* Consigne: Recopiez le passage du texte sur le Foch en commençant par « Si le budget » et en allant jusqu'à « du second P.A. ». Substituez « Sénat » à « Parlement ».

* Texte fourni:
FOCH :
Le Foch fut le produit d’un véritable miracle auprès duquel l’actuelle polémique sur le second P.A. devant soutenir le Charles de Gaulle peut paraître une plaisanterie.
Si le budget voté pour l’année 1954 avait enfin autorisé la construction du Clemenceau, rien n’était prévu pour le Foch.
Pour tourner l’obstacle, le Parlement décida de reconduire purement et simplement le budget pour l’année suivante, feu vert implicite à la mise en chantier du second P.A.
Sister-ship du Clemenceau, sa construction débuta en février 1957 dans la cale Jean Bart des Chantiers de l’Atlantique à Saint-Nazaire. Le 13 juillet 1959, pour harmoniser les plans de charge, surtout en fait pour laisser le leadership à une structure étatisée et ne pas démontrer la différence de cadence de travail, la coque inachevée fut remorquée jusqu’à Brest où l’arsenal termina la construction, cette péripétie n’ayant sans doute pas contribué à faire des économies sur ce projet.
Sa finition sera retardée par les éternels problèmes budgétaires français et les essais à la mer commencèrent seulement le 28 avril 1962, son admission au service actif étant prononcée le 15 juillet 1963. Contrairement à son jumeau, il comportait, depuis sa mise en chantier, des contre carènes latérales.
Les fonds du bâtiment étaient occupés par la salle des machines, les soutes à fioul, les citernes de carburant aviation pour un total de 3000 m3, les soutes à munitions (missiles, artillerie de bord et munitions aviation) et les cambuses contenant deux mois de nourriture pour 1900 personnes, dont 86 000 litres de vin.
En 1980/81, il subira une importante refonte de ces soutes et ateliers d’armement aéronautique, pour cause de mise à bord de l’arme nucléaire tactique, le chantier profitant aussi à l’habitabilité générale, largement dépassée et au central « informations » du P.A., avec l’installation du S.E.N.I.T 2 (Système d’Exploitation Navale des Informations Tactiques).
Au-dessus, au pont principal et au 1er pont, se trouvaient les locaux administratifs et les logements, les trois ponts supérieurs étant réservés pour le logement des personnels Opérations et Aviation et pour les locaux techniques et défense.
La puissance propulsive est de 63000 ch par groupe de turbines : deux groupes (de TE Parsons) et non quatre ; totalisant 126000 ch.Les groupes comprenaient chacun une turbine haute pression (HP), deux turbines moyenne pression (MP) et une basse pression (BP) à double flux ; ce qui fait bien quatre turbines ; mais de marche avant, car il faut y ajouter une turbine HP et une turbine BP pour la marche arrière. Au total six turbines par groupe (ou par ligne d'arbres) ; soit douze turbines pour l'ensemble de la propulsion., le mouvement étant transmis à deux hélices de 5,5 mètres de diamètre pesant 20 tonnes chacune, par deux lignes d’arbres tournant à 190 t/mn.
L’alimentation en vapeur s’effectuait par six chaudières principales réparties dans les deux chaufferies, pouvant consommer 40 tonnes de fioul à l’heure, limitant le rayon d’action avant ravitaillement à 7500 nautiques.

* Matériau fourni:
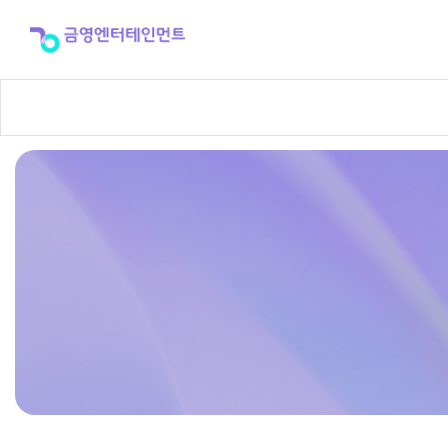
반
주
곡
신
청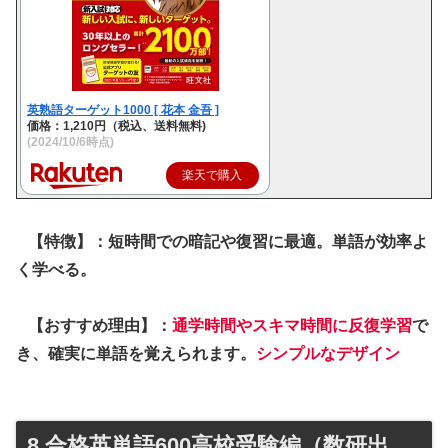
英熟語ターゲット1000 [ 花本 金吾 ]
価格：1,210円（税込、送料無料)
(2024/10/6時点)
楽天で購入
【特徴】：短時間での暗記や復習に最適。単語が効率よ
く学べる。
【おすすめ理由】：
通学時間やスキマ時間に反復学習
で
き、確実に単語を覚えられます。
シンプルなデザイン
8.合格英単語600高校受験編（数研出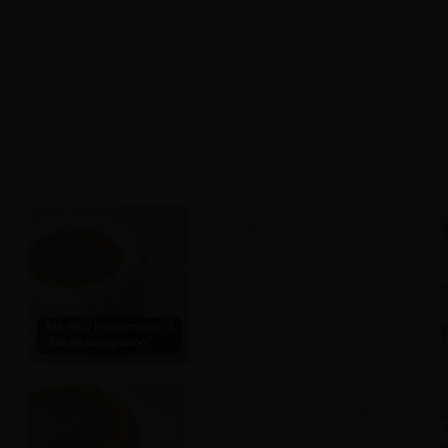
Torta Amor
$38.990 / Programa con 3
días de anticipación.
Torta Chocolate Manjar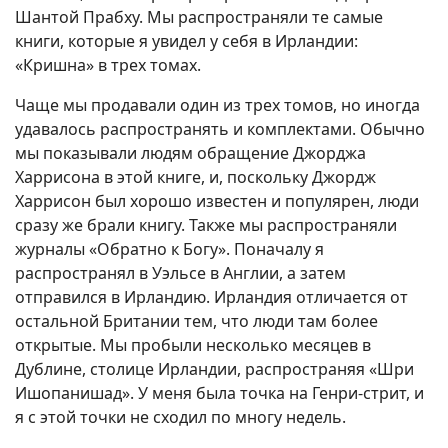
Шантой Прабху. Мы распространяли те самые
книги, которые я увидел у себя в Ирландии:
«Кришна» в трех томах.
Чаще мы продавали один из трех томов, но иногда
удавалось распространять и комплектами. Обычно
мы показывали людям обращение Джорджа
Харрисона в этой книге, и, поскольку Джордж
Харрисон был хорошо известен и популярен, люди
сразу же брали книгу. Также мы распространяли
журналы «Обратно к Богу». Поначалу я
распространял в Уэльсе в Англии, а затем
отправился в Ирландию. Ирландия отличается от
остальной Британии тем, что люди там более
открытые. Мы пробыли несколько месяцев в
Дублине, столице Ирландии, распространяя «Шри
Ишопанишад». У меня была точка на Генри-стрит, и
я с этой точки не сходил по многу недель.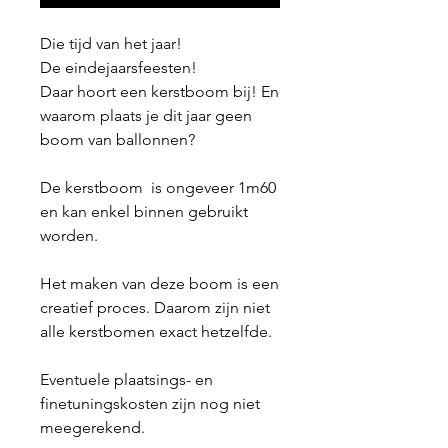
Die tijd van het jaar!
De eindejaarsfeesten!
Daar hoort een kerstboom bij! En
waarom plaats je dit jaar geen
boom van ballonnen?
De kerstboom is ongeveer 1m60
en kan enkel binnen gebruikt
worden.
Het maken van deze boom is een
creatief proces. Daarom zijn niet
alle kerstbomen exact hetzelfde.
Eventuele plaatsings- en
finetuningskosten zijn nog niet
meegerekend.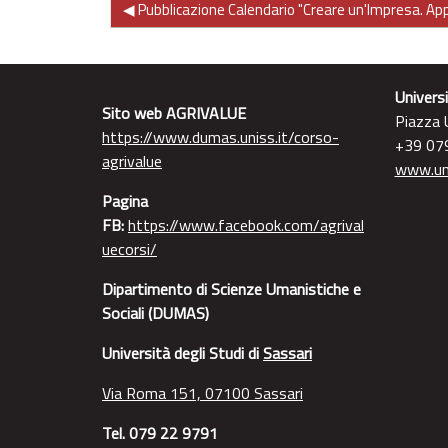
◀︎ Pubblicazione Calendario "Creare un'Impresa. App
Universi
Sito web AGRIVALUE
Piazza U
https://www.dumas.uniss.it/corso-
+39 07
agrivalue
www.uni
Pagina
FB:
https://www.facebook.com/agrival
uecorsi/
Dipartimento di Scienze Umanistiche e
Sociali (DUMAS)
Università degli Studi di
Sassari
Via Roma 151, 07100 Sassari
Tel. 079 22 9791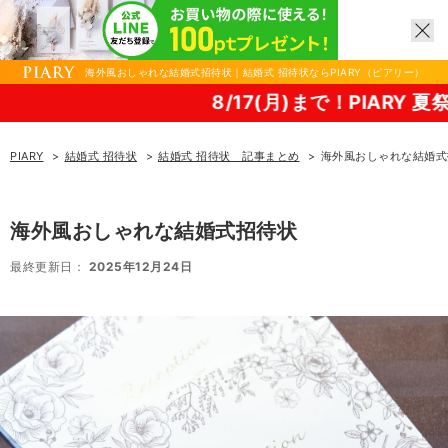
海外風おしゃれな結婚式招待状｜結婚式 招待状ならPIARY（ピアリー）
8/17(月)まで！PIARY 夏祭り2026！
PIARY
結婚式 招待状
結婚式 招待状 記事まとめ
海外風おしゃれな結婚式
海外風おしゃれな結婚式招待状
最終更新日：
2025年12月24日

* Réponse rédigée:
Si le budget voté pour l’année 1954 avait enfin autorisé la construction du Clemenceau, rien n’était prévu pour le Foch.
Pour tourner l’obstacle, le Sénat décida de reconduire purement et simplement le budget pour l’année suivante, feu vert implicite à la mise en chantier du second P.A.